For the workshops that will be taking place within the next two months, I may try a series of ideas: flipping a coin, picking names from a hat, waiting until the last minute and attending those that haven't sold out.... I guess I don't have to attend all three shows at the Miami Belly Dance Convention... Sigh, life isn't fair.

*Animal Rights activists and dog lovers, Marshmallow does not go hungry! :)


Morocco: We call her "Aunt Rocky"

As we prepare to welcome the legendary Morocco to Atlanta for the first time in twenty years, I began thinking about why it is important to bring her here. Why, out all of the talented and beautiful artists, would we partner with Morocco?

Aside from being a leading authority in her field, one of the most well-respected performers in Oriental style dance, a recipient of many prestigious awards, a successful teacher and choreographer, and an artist renowned for her research and assistance in preserving traditional dance forms, I personally find her to be so much more.

How is that possible???

There's another side of Morocco never featured in all the marketing and promotional materials. You really only know this if you've had the opportunity to meet her or learn from her. I had the privilege of attending some of her workshops in April of last year and it was an amazing experience. It wasn't just the idea that I was learning from a living legend, but the fact that she's extremely humble, able to relate to all of the students in the room, and imminently APPROACHABLE.

I wasn't sure what to expect and may have been a bit intimidated because I was told she was a purist and did not approve of any deviation from traditional dance forms. I have read about her myself and I know she's credited with helping maintain the integrity and traditions of these beautiful dances, so I wasn't sure what her view would be on the newer adaptations I respect and enjoy.

After meeting her, I found her to be completely accepting of all styles of dance, not just those adhering strictly to tradition. She simply encourages dancers to become fully educated in the styles they practice. Many of you have probably heard her remark that she has no problem with fusion, but the dancers need to know what they are fusing. Otherwise, it’s just "con-fusion". These are powerful words and I don't think many of us would disagree with that statement and that’s part of the reason I wanted to take a moment to dispel some of the myths surrounding Morocco. I'm by no means an expert on this remarkable woman, but I think it's important to shed some light on the person behind the legend.

What prompted me to write this was the fact I was receiving questions from performers who practice both the traditional styles of Oriental dance and the newer fusion styles – all of whom were planning to attend our upcoming event in September. Some of them were concerned about offending Morocco and had heard she doesn't like anything outside of the true traditional art forms. This isn't true. Morocco has always exhibited a deep appreciation for the roots of our dance and the cultures from which these dances developed, but that doesn't mean she's not accepting of the newer forms of expression.

══════════════════════════════

* PROBLEMS AND TASKS *
(1) According to the post about the dancer Morocco, what led the writer to write it?
(2) Retype a part of the post about the dancer Morocco. Begin at the words "I wasn't sure what to" and stop after "respect and enjoy.".

* RECORDS SHOWN *
══════════════════════════════

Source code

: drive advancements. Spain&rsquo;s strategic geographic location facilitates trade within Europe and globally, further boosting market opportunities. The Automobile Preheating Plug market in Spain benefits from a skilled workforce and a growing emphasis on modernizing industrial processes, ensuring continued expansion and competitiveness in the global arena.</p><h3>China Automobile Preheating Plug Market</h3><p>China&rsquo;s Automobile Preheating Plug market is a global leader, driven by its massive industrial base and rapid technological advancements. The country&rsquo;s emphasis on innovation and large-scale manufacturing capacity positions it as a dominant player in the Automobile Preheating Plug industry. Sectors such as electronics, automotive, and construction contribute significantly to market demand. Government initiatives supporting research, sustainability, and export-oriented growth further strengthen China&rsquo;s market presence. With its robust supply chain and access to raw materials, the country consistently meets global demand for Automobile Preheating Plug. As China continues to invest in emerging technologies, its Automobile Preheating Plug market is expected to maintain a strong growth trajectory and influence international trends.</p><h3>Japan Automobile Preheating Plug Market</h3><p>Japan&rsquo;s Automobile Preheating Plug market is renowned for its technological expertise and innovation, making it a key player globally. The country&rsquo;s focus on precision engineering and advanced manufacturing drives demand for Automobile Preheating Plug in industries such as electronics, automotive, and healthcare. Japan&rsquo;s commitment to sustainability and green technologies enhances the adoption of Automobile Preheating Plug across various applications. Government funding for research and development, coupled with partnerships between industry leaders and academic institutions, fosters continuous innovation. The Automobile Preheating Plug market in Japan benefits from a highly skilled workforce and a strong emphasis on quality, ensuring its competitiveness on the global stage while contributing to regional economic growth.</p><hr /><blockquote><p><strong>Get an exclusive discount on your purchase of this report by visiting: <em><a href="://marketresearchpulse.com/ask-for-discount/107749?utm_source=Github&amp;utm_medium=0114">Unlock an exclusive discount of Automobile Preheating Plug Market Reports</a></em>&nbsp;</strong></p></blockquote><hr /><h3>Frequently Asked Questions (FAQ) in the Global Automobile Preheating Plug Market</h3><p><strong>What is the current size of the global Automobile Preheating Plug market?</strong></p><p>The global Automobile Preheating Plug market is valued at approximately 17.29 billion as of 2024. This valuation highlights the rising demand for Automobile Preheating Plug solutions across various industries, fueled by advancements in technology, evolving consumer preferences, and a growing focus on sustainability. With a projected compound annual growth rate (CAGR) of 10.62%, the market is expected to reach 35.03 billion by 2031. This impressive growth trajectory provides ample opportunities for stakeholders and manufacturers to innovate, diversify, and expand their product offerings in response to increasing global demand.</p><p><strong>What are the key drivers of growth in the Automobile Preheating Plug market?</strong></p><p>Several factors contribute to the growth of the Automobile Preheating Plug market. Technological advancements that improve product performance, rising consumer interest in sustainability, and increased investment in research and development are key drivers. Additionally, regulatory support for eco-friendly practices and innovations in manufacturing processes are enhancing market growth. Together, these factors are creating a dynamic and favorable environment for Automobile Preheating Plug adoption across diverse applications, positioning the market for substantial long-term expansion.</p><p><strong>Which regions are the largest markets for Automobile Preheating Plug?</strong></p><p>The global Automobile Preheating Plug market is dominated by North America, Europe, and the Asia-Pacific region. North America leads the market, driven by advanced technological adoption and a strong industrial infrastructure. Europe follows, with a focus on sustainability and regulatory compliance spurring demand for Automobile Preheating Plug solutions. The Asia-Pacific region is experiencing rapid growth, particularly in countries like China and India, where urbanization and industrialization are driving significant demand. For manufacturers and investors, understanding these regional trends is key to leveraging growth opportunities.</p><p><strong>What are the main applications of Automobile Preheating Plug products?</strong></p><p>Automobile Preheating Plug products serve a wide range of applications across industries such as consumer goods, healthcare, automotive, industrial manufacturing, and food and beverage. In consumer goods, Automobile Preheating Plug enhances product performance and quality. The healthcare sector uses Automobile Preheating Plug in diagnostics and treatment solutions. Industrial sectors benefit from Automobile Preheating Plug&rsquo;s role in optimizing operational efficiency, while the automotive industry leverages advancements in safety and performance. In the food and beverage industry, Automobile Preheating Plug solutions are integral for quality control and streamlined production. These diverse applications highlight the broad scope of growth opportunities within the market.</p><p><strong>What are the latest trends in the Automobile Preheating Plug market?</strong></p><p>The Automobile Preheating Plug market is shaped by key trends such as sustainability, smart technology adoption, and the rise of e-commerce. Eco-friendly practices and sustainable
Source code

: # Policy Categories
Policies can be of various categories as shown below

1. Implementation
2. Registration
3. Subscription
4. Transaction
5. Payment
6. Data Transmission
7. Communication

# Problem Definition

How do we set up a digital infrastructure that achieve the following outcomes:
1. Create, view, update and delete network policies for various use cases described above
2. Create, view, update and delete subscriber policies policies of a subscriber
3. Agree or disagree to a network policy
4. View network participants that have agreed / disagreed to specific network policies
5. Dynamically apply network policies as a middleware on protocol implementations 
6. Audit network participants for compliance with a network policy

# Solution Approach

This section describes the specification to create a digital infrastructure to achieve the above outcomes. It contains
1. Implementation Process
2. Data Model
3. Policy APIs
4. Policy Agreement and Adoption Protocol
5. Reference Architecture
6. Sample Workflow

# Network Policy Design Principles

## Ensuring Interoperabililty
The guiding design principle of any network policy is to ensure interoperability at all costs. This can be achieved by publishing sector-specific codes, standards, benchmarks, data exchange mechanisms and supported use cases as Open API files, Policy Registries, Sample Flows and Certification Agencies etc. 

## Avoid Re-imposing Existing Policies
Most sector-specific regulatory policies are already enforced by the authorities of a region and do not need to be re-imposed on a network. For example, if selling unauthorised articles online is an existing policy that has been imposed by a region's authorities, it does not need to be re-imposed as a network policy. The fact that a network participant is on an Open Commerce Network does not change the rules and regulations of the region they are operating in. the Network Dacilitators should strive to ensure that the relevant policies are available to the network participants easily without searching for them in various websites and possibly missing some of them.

══════════════════════════════

* OUTPUTS FOR THE TASKS *
(1) The writer was getting questions from performers of both traditional Oriental dance and newer fusion styles who planned to attend the upcoming September event. Some of them worried about offending Morocco because they had heard she doesn't like anything outside the true traditional forms. The writer wanted to show that this isn't true.

(2)
I wasn't sure what to expect and may have been a bit intimidated because I was told she was a purist and did not approve of any deviation from traditional dance forms. I have read about her myself and I know she's credited with helping maintain the integrity and traditions of these beautiful dances, so I wasn't sure what her view would be on the newer adaptations I respect and enjoy.